Le "CAHIER des LECTURES MCX" constitue un des moyens d'action privilégiés par le Programme Européen Modélisation de la Complexité depuis 1991-92.

Il exprime le projet de veille épistémologique que nous proposons, tout en rendant visible la progressive constitution d'une bibliothèque des sciences de la complexité qui se construit dans les cultures contemporaines.

Il ne s'agit pas ici de reproduire le prospectus de présentation ou le résumé établi par les éditeurs, mais de proposer des regards à la fois critiques et constructifs sur des textes qui peuvent et doivent intéresser chercheurs scientifiques et responsables d'organisations attentifs à la complexité de leurs initiatives.

On souhaite que cette veille devienne de plus en plus une entreprise collective, chacun pouvant bien sûr proposer un regard "différent" sur un ouvrage déjà introduit, et mieux encore, faire part de ses propres attentions.

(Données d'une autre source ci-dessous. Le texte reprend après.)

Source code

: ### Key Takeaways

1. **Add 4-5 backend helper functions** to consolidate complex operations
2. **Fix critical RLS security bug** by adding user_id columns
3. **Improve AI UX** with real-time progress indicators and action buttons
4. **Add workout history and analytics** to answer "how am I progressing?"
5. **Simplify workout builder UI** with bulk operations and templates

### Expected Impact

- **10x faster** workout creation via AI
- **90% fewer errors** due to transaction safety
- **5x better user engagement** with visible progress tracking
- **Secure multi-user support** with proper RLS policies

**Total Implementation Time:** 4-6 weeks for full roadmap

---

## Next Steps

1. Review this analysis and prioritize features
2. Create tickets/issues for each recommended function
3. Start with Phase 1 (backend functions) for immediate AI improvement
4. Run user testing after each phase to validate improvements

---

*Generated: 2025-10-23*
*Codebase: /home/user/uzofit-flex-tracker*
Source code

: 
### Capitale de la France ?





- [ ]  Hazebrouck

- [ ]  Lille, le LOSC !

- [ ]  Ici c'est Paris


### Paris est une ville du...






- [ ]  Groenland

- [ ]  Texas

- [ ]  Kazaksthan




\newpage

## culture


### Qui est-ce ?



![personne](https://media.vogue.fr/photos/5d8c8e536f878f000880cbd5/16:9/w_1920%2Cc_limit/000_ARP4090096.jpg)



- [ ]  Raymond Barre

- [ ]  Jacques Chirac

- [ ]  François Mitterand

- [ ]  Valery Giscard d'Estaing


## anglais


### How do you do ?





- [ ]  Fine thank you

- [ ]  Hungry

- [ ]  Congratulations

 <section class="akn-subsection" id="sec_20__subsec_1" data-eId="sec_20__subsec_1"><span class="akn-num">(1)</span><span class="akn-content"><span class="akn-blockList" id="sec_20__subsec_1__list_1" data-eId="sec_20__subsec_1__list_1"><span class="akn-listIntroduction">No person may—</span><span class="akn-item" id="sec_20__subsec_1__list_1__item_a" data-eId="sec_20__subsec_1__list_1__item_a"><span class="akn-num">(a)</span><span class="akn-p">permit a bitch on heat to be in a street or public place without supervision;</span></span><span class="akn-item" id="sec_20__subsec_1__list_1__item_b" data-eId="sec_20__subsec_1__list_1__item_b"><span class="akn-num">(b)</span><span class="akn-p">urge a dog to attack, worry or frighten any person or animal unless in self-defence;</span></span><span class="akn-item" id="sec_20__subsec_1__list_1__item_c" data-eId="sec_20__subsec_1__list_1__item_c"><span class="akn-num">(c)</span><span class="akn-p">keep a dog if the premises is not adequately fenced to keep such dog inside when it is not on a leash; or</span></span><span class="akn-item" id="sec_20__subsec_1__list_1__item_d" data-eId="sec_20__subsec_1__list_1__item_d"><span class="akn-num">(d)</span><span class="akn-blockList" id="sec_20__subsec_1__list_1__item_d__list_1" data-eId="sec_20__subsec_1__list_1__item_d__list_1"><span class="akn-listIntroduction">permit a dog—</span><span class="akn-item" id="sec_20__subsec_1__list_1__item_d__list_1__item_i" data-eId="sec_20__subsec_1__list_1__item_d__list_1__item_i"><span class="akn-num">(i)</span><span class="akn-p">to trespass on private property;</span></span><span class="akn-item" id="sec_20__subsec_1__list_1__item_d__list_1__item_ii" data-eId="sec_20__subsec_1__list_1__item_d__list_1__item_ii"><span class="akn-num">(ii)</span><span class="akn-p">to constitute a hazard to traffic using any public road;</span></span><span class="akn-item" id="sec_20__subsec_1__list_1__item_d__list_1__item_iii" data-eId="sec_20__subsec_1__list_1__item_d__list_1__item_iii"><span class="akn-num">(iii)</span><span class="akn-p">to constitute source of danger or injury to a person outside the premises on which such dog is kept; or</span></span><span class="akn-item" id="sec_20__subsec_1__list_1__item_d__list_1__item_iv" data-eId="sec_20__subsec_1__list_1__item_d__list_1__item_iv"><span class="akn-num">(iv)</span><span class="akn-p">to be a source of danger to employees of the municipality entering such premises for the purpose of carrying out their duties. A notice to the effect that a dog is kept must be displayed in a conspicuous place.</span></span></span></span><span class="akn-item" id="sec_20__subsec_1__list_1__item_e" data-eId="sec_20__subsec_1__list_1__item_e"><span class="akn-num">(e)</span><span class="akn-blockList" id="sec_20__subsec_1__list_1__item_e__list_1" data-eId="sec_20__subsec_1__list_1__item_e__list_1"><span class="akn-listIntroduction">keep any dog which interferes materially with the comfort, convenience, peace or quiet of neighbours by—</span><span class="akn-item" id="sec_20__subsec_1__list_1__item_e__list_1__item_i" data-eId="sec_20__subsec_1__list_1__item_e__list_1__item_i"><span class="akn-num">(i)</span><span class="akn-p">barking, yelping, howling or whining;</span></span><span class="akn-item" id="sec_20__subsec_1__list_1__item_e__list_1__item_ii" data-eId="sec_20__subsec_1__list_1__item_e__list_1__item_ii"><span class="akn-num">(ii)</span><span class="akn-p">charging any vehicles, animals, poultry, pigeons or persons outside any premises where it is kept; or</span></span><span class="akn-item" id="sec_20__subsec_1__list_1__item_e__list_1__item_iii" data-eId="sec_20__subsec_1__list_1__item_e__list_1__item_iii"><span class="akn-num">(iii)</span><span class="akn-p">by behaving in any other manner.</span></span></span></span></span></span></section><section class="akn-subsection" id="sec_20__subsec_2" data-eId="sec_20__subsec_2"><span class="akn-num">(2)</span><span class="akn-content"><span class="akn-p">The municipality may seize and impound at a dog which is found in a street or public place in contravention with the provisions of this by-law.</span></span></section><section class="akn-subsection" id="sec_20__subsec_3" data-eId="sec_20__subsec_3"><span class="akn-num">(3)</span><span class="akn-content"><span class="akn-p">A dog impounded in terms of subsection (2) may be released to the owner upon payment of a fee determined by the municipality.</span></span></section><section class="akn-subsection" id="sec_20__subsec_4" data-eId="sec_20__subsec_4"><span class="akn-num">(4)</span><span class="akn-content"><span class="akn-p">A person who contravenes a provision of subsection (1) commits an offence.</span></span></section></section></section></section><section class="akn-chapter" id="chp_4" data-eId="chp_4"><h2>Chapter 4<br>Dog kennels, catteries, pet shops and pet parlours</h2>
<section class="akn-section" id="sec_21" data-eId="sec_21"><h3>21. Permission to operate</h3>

Ceci en jouant de son mieux les règles du jeu de l'inter- et transdisciplinarité. La critique disciplinaire pointue dispose de nombre de publications qui la privilégient ; il s'agit ici d'un autre regard : une veille épistémologique qui privilégie la modélisation de la complexité et la pensée complexe.

La reliance des projets du Programme Européen MCX et de l'Association pour la Pensée Complexe va nous permettre d'activer davantage cet exercice d'intelligence de la complexité, intelligence qui se développe en s'exerçant dans de multiples cultures.